* Exercise prompt *
Reproduce every line of the material below, but drop the pictures.

### Records provided

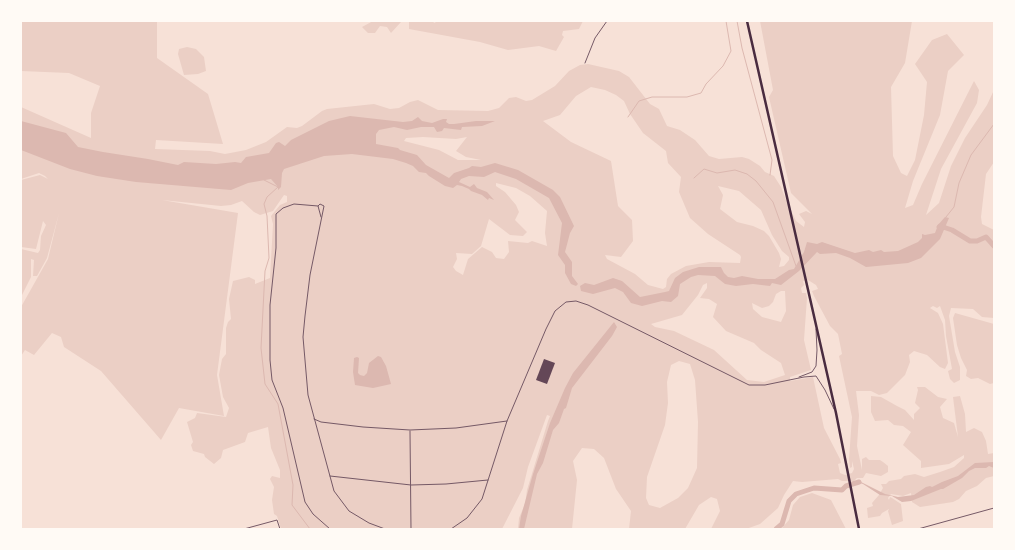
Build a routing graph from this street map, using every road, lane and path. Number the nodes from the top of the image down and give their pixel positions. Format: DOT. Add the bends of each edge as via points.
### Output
graph roads {
  1 [pos="607,21"];
  2 [pos="748,21"];
  3 [pos="585,63"];
  4 [pos="318,206"];
  5 [pos="321,217"];
  6 [pos="815,320"];
  7 [pos="791,379"];
  8 [pos="836,413"];
  9 [pos="313,419"];
  10 [pos="507,421"];
  11 [pos="410,430"];
  12 [pos="329,476"];
  13 [pos="488,480"];
  14 [pos="411,485"];
  15 [pos="994,508"];
  16 [pos="244,529"];
  17 [pos="280,529"];
  18 [pos="330,529"];
  19 [pos="385,529"];
  20 [pos="411,529"];
  21 [pos="451,529"];
  22 [pos="859,529"];
  23 [pos="918,529"];
  1 -- 3 [label="street" via="595,38"];
  2 -- 6 [label="highway"];
  4 -- 5 [label="street"];
  4 -- 5 [label="street" via="324,206"];
  4 -- 18 [label="street" via="294,204 276,214 270,360 272,380 284,408 305,502"];
  5 -- 9 [label="street" via="308,284 303,337 306,389"];
  6 -- 7 [label="street" via="816,368"];
  6 -- 8 [label="highway"];
  7 -- 8 [label="street" via="816,377"];
  7 -- 10 [label="street" via="761,386 749,385 592,307 568,301 558,307 551,318"];
  8 -- 22 [label="highway"];
  9 -- 11 [label="street"];
  9 -- 12 [label="street"];
  10 -- 11 [label="street"];
  10 -- 13 [label="street"];
  11 -- 14 [label="street"];
  12 -- 14 [label="street"];
  12 -- 19 [label="street" via="334,492 346,508 363,520"];
  13 -- 14 [label="street"];
  13 -- 21 [label="street" via="476,508 468,518"];
  14 -- 20 [label="street"];
  15 -- 23 [label="street"];
  16 -- 17 [label="street" via="277,520"];
}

######

* Finished exercise *
Build a routing graph from this street map, using every road, lane and path. Number the nodes from the top of the image down and give their pixel positions. Format: DOT. Add the bends of each edge as via points.
### Output
graph roads {
  1 [pos="607,21"];
  2 [pos="748,21"];
  3 [pos="585,63"];
  4 [pos="318,206"];
  5 [pos="321,217"];
  6 [pos="815,320"];
  7 [pos="791,379"];
  8 [pos="836,413"];
  9 [pos="313,419"];
  10 [pos="507,421"];
  11 [pos="410,430"];
  12 [pos="329,476"];
  13 [pos="488,480"];
  14 [pos="411,485"];
  15 [pos="994,508"];
  16 [pos="244,529"];
  17 [pos="280,529"];
  18 [pos="330,529"];
  19 [pos="385,529"];
  20 [pos="411,529"];
  21 [pos="451,529"];
  22 [pos="859,529"];
  23 [pos="918,529"];
  1 -- 3 [label="street" via="595,38"];
  2 -- 6 [label="highway"];
  4 -- 5 [label="street"];
  4 -- 5 [label="street" via="324,206"];
  4 -- 18 [label="street" via="294,204 276,214 270,360 272,380 284,408 305,502"];
  5 -- 9 [label="street" via="308,284 303,337 306,389"];
  6 -- 7 [label="street" via="816,368"];
  6 -- 8 [label="highway"];
  7 -- 8 [label="street" via="816,377"];
  7 -- 10 [label="street" via="761,386 749,385 592,307 568,301 558,307 551,318"];
  8 -- 22 [label="highway"];
  9 -- 11 [label="street"];
  9 -- 12 [label="street"];
  10 -- 11 [label="street"];
  10 -- 13 [label="street"];
  11 -- 14 [label="street"];
  12 -- 14 [label="street"];
  12 -- 19 [label="street" via="334,492 346,508 363,520"];
  13 -- 14 [label="street"];
  13 -- 21 [label="street" via="476,508 468,518"];
  14 -- 20 [label="street"];
  15 -- 23 [label="street"];
  16 -- 17 [label="street" via="277,520"];
}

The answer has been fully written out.